5. Le ministre de l’intérieur soutient que la demande de Mme B est abusive dès lors, qu’ainsi le relève l’avis de la CADA, les fonctionnalités de l’application CHORUS ne permettent pas à l’administration de procéder à un traitement automatisé de cette demande et que l’extraction des documents demandés ferait peser une charge disproportionnée au regard des moyens dont dispose l’administration.
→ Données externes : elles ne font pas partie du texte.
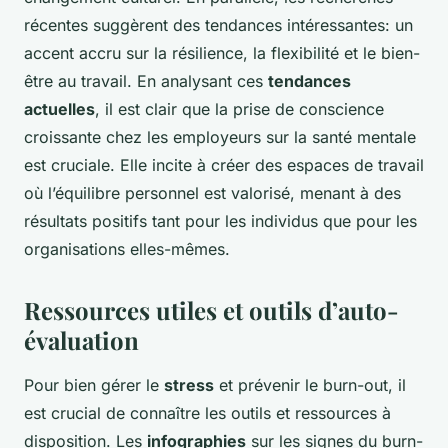
récentes suggèrent des tendances intéressantes: un
accent accru sur la résilience, la flexibilité et le bien-
être au travail. En analysant ces
tendances
actuelles
, il est clair que la prise de conscience
croissante chez les employeurs sur la santé mentale
est cruciale. Elle incite à créer des espaces de travail
où l’équilibre personnel est valorisé, menant à des
résultats positifs tant pour les individus que pour les
organisations elles-mêmes.
Ressources utiles et outils d’auto-
évaluation
Pour bien gérer le
stress
et prévenir le burn-out, il
est crucial de connaître les outils et ressources à
disposition. Les
infographies
sur les signes du burn-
Toutefois, dans le dernier état de ses écritures, la requérante a précisé la nature des documents dont elle demande la communication, limitant celle-ci aux seules notes de frais et factures du ministre et de son conseiller aux affaires réservées pour les mois de février, mars, août, octobre et décembre de chaque année entre juin 2017 et décembre 2019. Dès lors que le ministre n’apporte aucun élément à même d’établir que, eu égard aux restrictions consenties par la requérante, sa demande ferait peser une charge disproportionnée sur l’administration, le moyen doit être écarté.
 
6. Par suite Mme B est fondée à demander l’annulation de la décision implicite du ministre de l’intérieur en tant qu’elle refuse la communication des notes de frais et des factures du ministre et de son conseiller aux affaires réservées pour les mois de février, mars, août, octobre et décembre de chaque année entre juin 2017 et décembre 2019.
 
Sur les conclusions à fin d’injonction :
 
7. Il résulte des motifs énoncés aux points 5 et 6 que l’annulation de la décision attaquée implique la communication à Mme B des notes de frais et des factures du ministre et de son conseiller aux affaires réservées pour les mois de février, mars, août, octobre et décembre de chaque année entre juin 2017 et décembre 2019. Il y a lieu, par suite, d’enjoindre au ministre de l’intérieur et des Outre-mer de procéder à cette communication dans un délai de trois mois à compter de la notification de la présente décision.
 
D E C I D E :
 
Article 1er : La décision implicite du ministre de l’intérieur contestée est annulée en tant qu’elle refuse la communication à Mme B des notes de frais et des factures du ministre et de son conseiller aux affaires réservées pour les mois de février, mars, août, octobre et décembre de chaque année entre juin 2017 et décembre 2019.
 
Article 2 : Il est enjoint au ministre de l’intérieur et des Outre-mer de procéder à la communication de ces documents dans un délai de trois mois à compter de la notification du présent jugement.
 
Article 3 : Le présent jugement sera notifié à Mme B et au ministre de l’intérieur et des Outre-mer.
 
Délibéré après l’audience du 13 septembre 2022, à laquelle siégeaient :
 
M. Laloye, président,
 
Mme Roussier, première conseillère,
 
M. Théoleyre, conseiller.
 
Rendu public par mise à disposition au greffe le 27 septembre 2022.
 
Le rapporteur,
 
M. Théoleyre
 
Le président,
 
P. Laloye
 
Le greffier,
 
A. Lemieux
 
La République mande et ordonne au ministre de l’intérieur et des Outre-mer en ce qui le concerne ou à tous commissaires de justice à ce requis en ce qui concerne les voies de droit commun contre les parties privées, de pourvoir à l’exécution de la présente décision.